Closed freak4pc closed 2 years ago
Hello @freak4pc, thanks for the report!
A background crash that isn't necessarily directly related to GRDB, but does have it "near the surface" and close to the crashing thread. I've also specifically wanted to share some of the code above to see if there's anything "fishy" that pops to your eyes that could cause it.
Nothing yet. I understand that you have several similar crashes, and that if it always the main thread that happens to crash, you also always have sqlite3_step
running in some other thread.
I do not spot anything fishy in your code or the stack trace. Identifying the Cause of Common Crashes and Understanding the Exception Types in a Crash Report list cases that I could not make match with your crash report (you may want to have a second look).
I did suspect Data Protection, but even if that was the cast, I'd expect it to just throw an error (catched by the asyncWrite) and not crash the app.
It's been a few years I wrote the Data Protection documentation chapter, so it may now be out of date. I'm positive I could observe, catch, and recover from regular errors of code SQLITE_IOERR
/SQLITE_AUTH
during accesses to an unavailable database in the background.

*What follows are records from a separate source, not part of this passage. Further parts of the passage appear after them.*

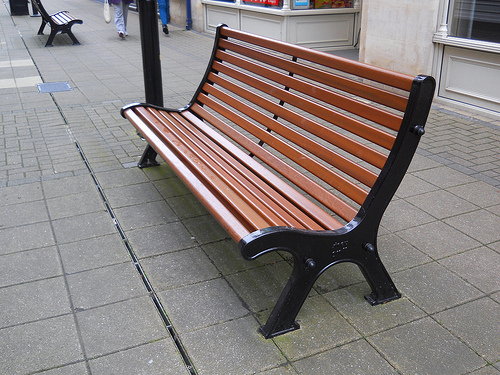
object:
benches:
[29, 0, 84, 48]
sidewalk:
[4, 217, 486, 361]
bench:
[119, 22, 437, 339]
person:
[111, 1, 127, 41]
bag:
[100, 4, 112, 25]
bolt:
[302, 259, 318, 271]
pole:
[136, 0, 162, 107]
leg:
[258, 267, 323, 341]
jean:
[156, 2, 173, 23]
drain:
[35, 80, 70, 94]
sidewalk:
[28, 22, 242, 237]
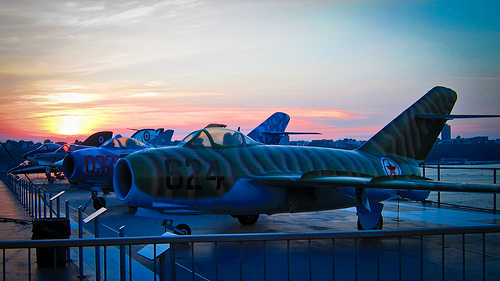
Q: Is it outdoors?
A: Yes, it is outdoors.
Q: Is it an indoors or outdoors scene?
A: It is outdoors.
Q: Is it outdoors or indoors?
A: It is outdoors.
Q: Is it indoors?
A: No, it is outdoors.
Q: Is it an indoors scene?
A: No, it is outdoors.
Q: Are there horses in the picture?
A: No, there are no horses.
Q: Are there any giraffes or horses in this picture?
A: No, there are no horses or giraffes.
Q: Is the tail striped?
A: Yes, the tail is striped.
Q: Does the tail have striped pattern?
A: Yes, the tail is striped.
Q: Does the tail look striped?
A: Yes, the tail is striped.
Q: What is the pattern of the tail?
A: The tail is striped.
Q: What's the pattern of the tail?
A: The tail is striped.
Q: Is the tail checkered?
A: No, the tail is striped.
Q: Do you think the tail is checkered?
A: No, the tail is striped.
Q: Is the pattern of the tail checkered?
A: No, the tail is striped.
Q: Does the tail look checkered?
A: No, the tail is striped.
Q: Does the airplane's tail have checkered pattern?
A: No, the tail is striped.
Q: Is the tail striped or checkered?
A: The tail is striped.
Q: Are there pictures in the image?
A: No, there are no pictures.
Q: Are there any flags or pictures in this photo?
A: No, there are no pictures or flags.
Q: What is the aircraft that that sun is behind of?
A: The aircraft is an airplane.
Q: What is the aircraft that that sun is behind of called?
A: The aircraft is an airplane.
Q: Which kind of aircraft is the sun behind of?
A: The sun is behind the airplane.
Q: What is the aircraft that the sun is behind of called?
A: The aircraft is an airplane.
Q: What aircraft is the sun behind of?
A: The sun is behind the airplane.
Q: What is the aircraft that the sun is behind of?
A: The aircraft is an airplane.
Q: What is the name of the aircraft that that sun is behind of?
A: The aircraft is an airplane.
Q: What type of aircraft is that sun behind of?
A: The sun is behind the plane.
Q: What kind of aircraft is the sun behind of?
A: The sun is behind the plane.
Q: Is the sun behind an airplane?
A: Yes, the sun is behind an airplane.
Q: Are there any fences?
A: Yes, there is a fence.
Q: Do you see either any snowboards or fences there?
A: Yes, there is a fence.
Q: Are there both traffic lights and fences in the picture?
A: No, there is a fence but no traffic lights.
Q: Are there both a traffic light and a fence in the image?
A: No, there is a fence but no traffic lights.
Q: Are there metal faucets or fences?
A: Yes, there is a metal fence.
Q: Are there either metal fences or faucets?
A: Yes, there is a metal fence.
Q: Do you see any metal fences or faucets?
A: Yes, there is a metal fence.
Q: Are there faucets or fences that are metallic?
A: Yes, the fence is metallic.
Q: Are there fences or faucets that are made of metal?
A: Yes, the fence is made of metal.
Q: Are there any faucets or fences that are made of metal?
A: Yes, the fence is made of metal.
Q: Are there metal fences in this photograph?
A: Yes, there is a metal fence.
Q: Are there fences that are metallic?
A: Yes, there is a fence that is metallic.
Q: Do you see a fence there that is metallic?
A: Yes, there is a fence that is metallic.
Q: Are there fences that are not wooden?
A: Yes, there is a metallic fence.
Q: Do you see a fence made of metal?
A: Yes, there is a fence that is made of metal.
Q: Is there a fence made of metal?
A: Yes, there is a fence that is made of metal.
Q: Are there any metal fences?
A: Yes, there is a fence that is made of metal.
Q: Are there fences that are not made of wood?
A: Yes, there is a fence that is made of metal.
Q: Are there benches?
A: No, there are no benches.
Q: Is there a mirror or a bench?
A: No, there are no benches or mirrors.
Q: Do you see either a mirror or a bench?
A: No, there are no benches or mirrors.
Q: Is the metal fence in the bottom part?
A: Yes, the fence is in the bottom of the image.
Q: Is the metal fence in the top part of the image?
A: No, the fence is in the bottom of the image.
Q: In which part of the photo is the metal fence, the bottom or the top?
A: The fence is in the bottom of the image.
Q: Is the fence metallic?
A: Yes, the fence is metallic.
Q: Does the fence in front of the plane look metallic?
A: Yes, the fence is metallic.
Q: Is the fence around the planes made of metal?
A: Yes, the fence is made of metal.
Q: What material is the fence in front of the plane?
A: The fence is made of metal.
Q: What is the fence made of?
A: The fence is made of metal.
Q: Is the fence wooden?
A: No, the fence is metallic.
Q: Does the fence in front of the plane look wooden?
A: No, the fence is metallic.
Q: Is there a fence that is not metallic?
A: No, there is a fence but it is metallic.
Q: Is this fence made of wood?
A: No, the fence is made of metal.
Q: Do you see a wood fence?
A: No, there is a fence but it is made of metal.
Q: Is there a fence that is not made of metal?
A: No, there is a fence but it is made of metal.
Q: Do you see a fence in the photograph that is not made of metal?
A: No, there is a fence but it is made of metal.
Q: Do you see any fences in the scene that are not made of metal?
A: No, there is a fence but it is made of metal.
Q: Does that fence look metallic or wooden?
A: The fence is metallic.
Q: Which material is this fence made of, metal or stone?
A: The fence is made of metal.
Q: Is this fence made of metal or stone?
A: The fence is made of metal.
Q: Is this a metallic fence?
A: Yes, this is a metallic fence.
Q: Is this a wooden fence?
A: No, this is a metallic fence.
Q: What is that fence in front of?
A: The fence is in front of the plane.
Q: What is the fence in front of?
A: The fence is in front of the plane.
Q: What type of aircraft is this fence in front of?
A: The fence is in front of the airplane.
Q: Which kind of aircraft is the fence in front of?
A: The fence is in front of the airplane.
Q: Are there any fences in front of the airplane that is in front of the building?
A: Yes, there is a fence in front of the airplane.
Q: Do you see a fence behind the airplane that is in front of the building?
A: No, the fence is in front of the airplane.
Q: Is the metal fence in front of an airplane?
A: Yes, the fence is in front of an airplane.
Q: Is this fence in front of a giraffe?
A: No, the fence is in front of an airplane.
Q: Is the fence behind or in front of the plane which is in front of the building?
A: The fence is in front of the plane.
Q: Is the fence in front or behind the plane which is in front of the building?
A: The fence is in front of the plane.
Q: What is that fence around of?
A: The fence is around the planes.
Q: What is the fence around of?
A: The fence is around the planes.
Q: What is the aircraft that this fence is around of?
A: The aircraft is airplanes.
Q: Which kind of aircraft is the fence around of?
A: The fence is around the planes.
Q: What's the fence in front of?
A: The fence is in front of the plane.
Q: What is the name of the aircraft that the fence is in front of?
A: The aircraft is an airplane.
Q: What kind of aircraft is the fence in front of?
A: The fence is in front of the plane.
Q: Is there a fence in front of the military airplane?
A: Yes, there is a fence in front of the airplane.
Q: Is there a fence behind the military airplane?
A: No, the fence is in front of the plane.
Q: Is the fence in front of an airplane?
A: Yes, the fence is in front of an airplane.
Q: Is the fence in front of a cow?
A: No, the fence is in front of an airplane.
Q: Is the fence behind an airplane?
A: No, the fence is in front of an airplane.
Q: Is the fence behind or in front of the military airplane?
A: The fence is in front of the airplane.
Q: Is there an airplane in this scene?
A: Yes, there is an airplane.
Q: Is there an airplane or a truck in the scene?
A: Yes, there is an airplane.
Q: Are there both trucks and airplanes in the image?
A: No, there is an airplane but no trucks.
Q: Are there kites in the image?
A: No, there are no kites.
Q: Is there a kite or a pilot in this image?
A: No, there are no kites or pilots.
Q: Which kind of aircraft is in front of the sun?
A: The aircraft is an airplane.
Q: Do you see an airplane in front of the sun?
A: Yes, there is an airplane in front of the sun.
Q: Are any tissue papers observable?
A: No, there are no tissue papers.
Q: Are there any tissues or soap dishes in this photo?
A: No, there are no tissues or soap dishes.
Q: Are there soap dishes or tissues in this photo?
A: No, there are no tissues or soap dishes.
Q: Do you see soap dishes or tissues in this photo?
A: No, there are no tissues or soap dishes.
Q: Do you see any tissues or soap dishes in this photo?
A: No, there are no tissues or soap dishes.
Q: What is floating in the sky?
A: The clouds are floating in the sky.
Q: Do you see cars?
A: No, there are no cars.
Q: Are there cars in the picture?
A: No, there are no cars.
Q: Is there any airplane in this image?
A: Yes, there is an airplane.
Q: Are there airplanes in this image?
A: Yes, there is an airplane.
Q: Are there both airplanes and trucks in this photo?
A: No, there is an airplane but no trucks.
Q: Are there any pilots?
A: No, there are no pilots.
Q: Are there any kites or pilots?
A: No, there are no pilots or kites.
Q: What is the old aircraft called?
A: The aircraft is an airplane.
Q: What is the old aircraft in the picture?
A: The aircraft is an airplane.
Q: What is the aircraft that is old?
A: The aircraft is an airplane.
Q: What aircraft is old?
A: The aircraft is an airplane.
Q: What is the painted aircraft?
A: The aircraft is an airplane.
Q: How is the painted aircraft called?
A: The aircraft is an airplane.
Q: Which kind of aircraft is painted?
A: The aircraft is an airplane.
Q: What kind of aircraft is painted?
A: The aircraft is an airplane.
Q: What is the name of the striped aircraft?
A: The aircraft is an airplane.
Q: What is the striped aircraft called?
A: The aircraft is an airplane.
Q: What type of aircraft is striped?
A: The aircraft is an airplane.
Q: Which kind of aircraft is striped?
A: The aircraft is an airplane.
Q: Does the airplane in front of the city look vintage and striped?
A: Yes, the airplane is vintage and striped.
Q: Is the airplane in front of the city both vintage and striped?
A: Yes, the airplane is vintage and striped.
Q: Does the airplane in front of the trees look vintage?
A: Yes, the airplane is vintage.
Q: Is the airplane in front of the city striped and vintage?
A: Yes, the airplane is striped and vintage.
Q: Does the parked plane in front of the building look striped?
A: Yes, the airplane is striped.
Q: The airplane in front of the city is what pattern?
A: The plane is striped.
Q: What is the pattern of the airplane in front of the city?
A: The plane is striped.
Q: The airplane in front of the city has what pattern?
A: The plane is striped.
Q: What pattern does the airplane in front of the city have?
A: The plane has striped pattern.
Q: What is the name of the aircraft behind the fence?
A: The aircraft is an airplane.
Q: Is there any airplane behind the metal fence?
A: Yes, there is an airplane behind the fence.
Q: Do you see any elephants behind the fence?
A: No, there is an airplane behind the fence.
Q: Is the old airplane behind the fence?
A: Yes, the airplane is behind the fence.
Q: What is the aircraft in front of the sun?
A: The aircraft is an airplane.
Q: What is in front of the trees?
A: The airplane is in front of the trees.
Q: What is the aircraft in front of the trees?
A: The aircraft is an airplane.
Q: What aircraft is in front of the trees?
A: The aircraft is an airplane.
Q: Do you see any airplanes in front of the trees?
A: Yes, there is an airplane in front of the trees.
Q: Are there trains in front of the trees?
A: No, there is an airplane in front of the trees.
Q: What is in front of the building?
A: The airplane is in front of the building.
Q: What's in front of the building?
A: The airplane is in front of the building.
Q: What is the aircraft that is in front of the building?
A: The aircraft is an airplane.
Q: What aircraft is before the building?
A: The aircraft is an airplane.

We may have to check if this chapter is still accurate, but first I recommend grabbing more information about your crash. If you can reproduce the crash on a device in your hands, you'll have access to the raw device console with Console.app. This console is awfully verbose, but it is very likely to give us precious contextual information.
Hello @freak4pc, do you have any update?
Hey @groue - we're still seeing these crashes but it's all users in different countries, so we don't have access to their physical device (and definitely not in the immediacy needed to get a console dump).

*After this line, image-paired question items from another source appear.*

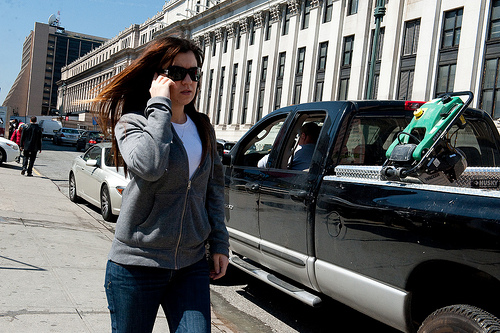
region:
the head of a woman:
[128, 37, 231, 139]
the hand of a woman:
[143, 61, 176, 113]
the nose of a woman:
[175, 71, 198, 92]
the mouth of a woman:
[178, 86, 199, 118]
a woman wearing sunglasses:
[149, 32, 238, 98]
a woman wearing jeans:
[89, 225, 264, 318]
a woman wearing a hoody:
[78, 23, 269, 275]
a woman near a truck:
[89, 85, 343, 268]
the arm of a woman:
[84, 39, 230, 204]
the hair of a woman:
[84, 1, 250, 120]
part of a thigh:
[172, 286, 194, 308]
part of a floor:
[18, 269, 38, 297]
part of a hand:
[210, 253, 235, 292]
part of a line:
[53, 257, 78, 302]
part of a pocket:
[160, 217, 172, 254]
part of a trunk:
[362, 228, 407, 286]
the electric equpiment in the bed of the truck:
[374, 88, 486, 183]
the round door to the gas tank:
[321, 206, 357, 239]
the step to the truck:
[231, 248, 322, 322]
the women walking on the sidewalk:
[81, 21, 244, 331]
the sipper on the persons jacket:
[168, 173, 195, 275]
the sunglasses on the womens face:
[157, 57, 202, 86]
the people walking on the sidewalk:
[9, 107, 52, 187]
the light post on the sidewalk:
[361, 0, 395, 96]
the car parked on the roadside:
[60, 130, 126, 223]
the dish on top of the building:
[39, 5, 71, 32]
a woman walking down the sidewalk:
[86, 32, 238, 330]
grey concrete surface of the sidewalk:
[38, 245, 83, 328]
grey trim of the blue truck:
[261, 236, 386, 312]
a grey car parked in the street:
[64, 136, 142, 220]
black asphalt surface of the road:
[41, 150, 67, 175]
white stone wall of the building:
[270, 19, 352, 49]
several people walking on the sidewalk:
[3, 114, 50, 177]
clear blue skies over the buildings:
[81, 3, 128, 26]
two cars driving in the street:
[54, 123, 106, 150]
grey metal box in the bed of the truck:
[333, 163, 498, 188]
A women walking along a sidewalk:
[90, 35, 230, 331]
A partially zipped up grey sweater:
[108, 95, 230, 271]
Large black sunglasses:
[150, 66, 200, 81]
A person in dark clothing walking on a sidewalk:
[19, 115, 44, 177]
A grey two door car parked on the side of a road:
[67, 140, 134, 221]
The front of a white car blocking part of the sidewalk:
[0, 135, 21, 167]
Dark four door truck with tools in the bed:
[220, 90, 497, 331]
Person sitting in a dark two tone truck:
[256, 121, 318, 173]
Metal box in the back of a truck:
[332, 165, 498, 187]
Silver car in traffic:
[52, 126, 82, 146]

I'm not entirely sure what to do. I guess we can close this and wait to see if I can get any new findings later on.
OK, let's close this. Feel free to report any finding, in case it could help other users 👍
Hey @groue, Appreciate if you can re-open this, I have more clarity about what is (probably) happening.

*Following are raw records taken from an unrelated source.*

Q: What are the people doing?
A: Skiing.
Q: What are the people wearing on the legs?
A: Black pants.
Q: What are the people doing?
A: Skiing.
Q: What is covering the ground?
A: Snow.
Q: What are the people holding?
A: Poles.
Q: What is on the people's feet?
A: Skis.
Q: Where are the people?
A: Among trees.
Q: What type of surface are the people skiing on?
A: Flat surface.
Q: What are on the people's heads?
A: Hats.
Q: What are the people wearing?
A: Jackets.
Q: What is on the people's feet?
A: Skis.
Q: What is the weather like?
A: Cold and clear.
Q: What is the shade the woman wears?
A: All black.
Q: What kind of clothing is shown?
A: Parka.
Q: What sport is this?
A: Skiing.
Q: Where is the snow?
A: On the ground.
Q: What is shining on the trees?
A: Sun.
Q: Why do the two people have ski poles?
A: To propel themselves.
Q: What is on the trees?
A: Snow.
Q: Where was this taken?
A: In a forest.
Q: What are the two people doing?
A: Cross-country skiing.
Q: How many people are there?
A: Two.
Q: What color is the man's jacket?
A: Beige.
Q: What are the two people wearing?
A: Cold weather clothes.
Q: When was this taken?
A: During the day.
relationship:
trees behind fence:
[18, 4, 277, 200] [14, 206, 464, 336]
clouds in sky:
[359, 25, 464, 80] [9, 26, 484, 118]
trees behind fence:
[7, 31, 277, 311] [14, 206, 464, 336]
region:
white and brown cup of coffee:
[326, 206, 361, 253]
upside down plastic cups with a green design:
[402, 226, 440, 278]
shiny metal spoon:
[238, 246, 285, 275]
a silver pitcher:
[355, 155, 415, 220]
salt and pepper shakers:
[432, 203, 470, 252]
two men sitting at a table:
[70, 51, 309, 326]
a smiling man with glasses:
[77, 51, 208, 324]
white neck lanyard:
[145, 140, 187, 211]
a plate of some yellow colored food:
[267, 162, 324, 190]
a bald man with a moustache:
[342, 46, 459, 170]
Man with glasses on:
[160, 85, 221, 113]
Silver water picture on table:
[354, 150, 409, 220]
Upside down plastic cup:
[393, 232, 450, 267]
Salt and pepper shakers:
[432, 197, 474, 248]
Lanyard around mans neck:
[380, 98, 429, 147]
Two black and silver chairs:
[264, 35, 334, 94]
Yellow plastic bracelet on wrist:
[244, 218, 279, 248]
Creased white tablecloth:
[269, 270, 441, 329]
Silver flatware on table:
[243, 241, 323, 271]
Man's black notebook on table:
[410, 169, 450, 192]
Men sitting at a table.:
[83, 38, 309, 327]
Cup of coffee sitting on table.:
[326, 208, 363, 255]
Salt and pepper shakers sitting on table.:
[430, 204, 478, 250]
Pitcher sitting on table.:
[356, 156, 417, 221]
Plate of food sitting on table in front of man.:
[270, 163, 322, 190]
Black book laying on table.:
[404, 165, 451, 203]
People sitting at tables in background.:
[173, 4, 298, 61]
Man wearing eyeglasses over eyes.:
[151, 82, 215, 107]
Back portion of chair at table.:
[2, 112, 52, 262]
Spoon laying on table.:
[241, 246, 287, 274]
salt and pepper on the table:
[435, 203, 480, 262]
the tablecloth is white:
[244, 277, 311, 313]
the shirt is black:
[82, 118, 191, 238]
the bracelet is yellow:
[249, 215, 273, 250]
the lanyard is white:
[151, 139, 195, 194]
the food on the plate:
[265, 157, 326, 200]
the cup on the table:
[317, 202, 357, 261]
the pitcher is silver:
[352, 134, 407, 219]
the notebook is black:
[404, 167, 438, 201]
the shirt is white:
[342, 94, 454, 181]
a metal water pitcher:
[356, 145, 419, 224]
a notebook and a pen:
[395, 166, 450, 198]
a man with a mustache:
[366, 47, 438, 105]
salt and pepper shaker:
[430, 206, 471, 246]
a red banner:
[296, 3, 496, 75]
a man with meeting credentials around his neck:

We've noticed this happening a lot more lately, and I believe looking at the crash logs, that the watchdog is terminating the app due to the main thread being occupied for too long (over 10s, which is the watchdog limit).
We did a "test" where we nil
the database pool whenever the app goes to background, and then reinit it when it comes back to foreground and the crash seems to stop.
This is confirmed by some of the crash logs:
Exception Type: EXC_CRASH (SIGKILL)
Exception Codes: 0x0000000000000000, 0x0000000000000000
Exception Note: EXC_CORPSE_NOTIFY
Termination Reason: FRONTBOARD 2343432205
<RBSTerminateContext| domain:10 code:0x8BADF00D explanation:scene-update watchdog transgression: application<com.monday.monday>:5492 exhausted real (wall clock) time allowance of 10.00 seconds
ProcessVisibility: Background
ProcessState: Running
WatchdogEvent: scene-update
WatchdogVisibility: Background
WatchdogCPUStatistics: (
"Elapsed total CPU time (seconds): 44.010 (user 28.430, system 15.580), 67% CPU",
"Elapsed application CPU time (seconds): 10.220, 15% CPU"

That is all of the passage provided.